● **Your task**: Pull out every line below holding the word "must".

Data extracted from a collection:

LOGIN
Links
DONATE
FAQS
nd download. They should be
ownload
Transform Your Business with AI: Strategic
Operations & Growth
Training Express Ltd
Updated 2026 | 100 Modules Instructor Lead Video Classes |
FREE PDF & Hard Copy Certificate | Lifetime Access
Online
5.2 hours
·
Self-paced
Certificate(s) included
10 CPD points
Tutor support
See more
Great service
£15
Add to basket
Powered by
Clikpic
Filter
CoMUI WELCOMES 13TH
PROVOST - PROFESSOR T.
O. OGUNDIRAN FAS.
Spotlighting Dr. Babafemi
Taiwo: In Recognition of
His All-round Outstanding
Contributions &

---

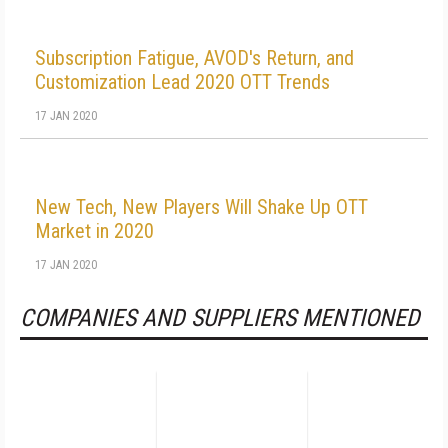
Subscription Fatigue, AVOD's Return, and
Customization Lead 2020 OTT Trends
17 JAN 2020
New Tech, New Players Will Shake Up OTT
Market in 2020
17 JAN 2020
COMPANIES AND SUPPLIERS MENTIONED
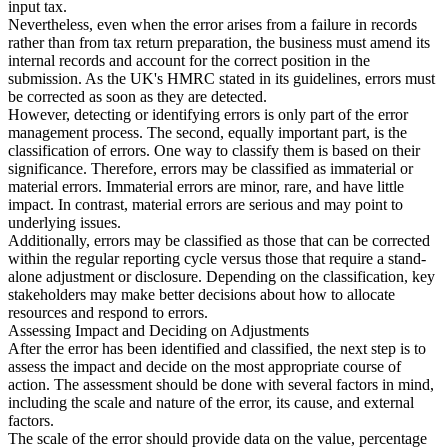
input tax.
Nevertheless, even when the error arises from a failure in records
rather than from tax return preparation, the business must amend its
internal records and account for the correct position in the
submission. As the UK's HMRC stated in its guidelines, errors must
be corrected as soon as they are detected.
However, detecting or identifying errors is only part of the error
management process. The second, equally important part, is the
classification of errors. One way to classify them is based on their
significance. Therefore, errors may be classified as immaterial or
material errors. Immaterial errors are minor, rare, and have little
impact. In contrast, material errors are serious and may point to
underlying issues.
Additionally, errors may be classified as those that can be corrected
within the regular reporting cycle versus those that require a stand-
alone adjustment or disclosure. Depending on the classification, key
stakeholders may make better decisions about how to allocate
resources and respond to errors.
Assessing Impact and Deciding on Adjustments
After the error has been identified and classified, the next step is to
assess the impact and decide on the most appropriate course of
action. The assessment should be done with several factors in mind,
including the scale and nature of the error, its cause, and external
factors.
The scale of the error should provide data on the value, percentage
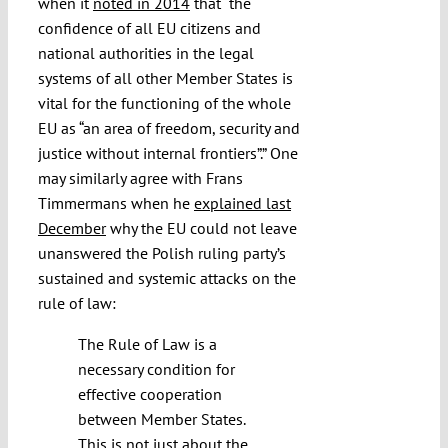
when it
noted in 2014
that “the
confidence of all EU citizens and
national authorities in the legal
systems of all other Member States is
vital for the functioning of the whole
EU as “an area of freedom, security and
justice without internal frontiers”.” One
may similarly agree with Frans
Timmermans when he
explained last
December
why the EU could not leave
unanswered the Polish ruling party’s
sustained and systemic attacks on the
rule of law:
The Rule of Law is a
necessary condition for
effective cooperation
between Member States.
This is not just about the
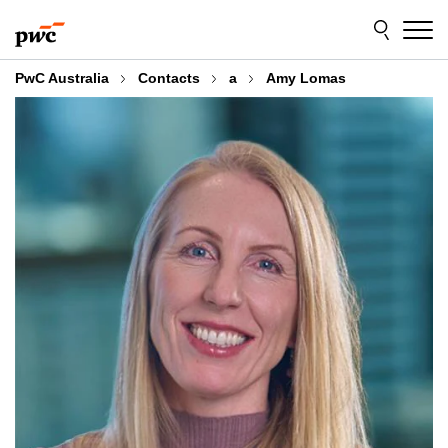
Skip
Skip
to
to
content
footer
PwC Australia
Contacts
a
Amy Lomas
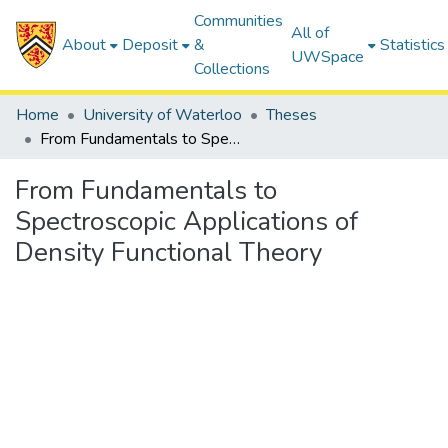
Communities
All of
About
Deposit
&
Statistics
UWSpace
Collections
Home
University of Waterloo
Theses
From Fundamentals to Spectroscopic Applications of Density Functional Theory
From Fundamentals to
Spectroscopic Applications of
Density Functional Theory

● **Output below**:
rather than from tax return preparation, the business must amend its
submission. As the UK's HMRC stated in its guidelines, errors must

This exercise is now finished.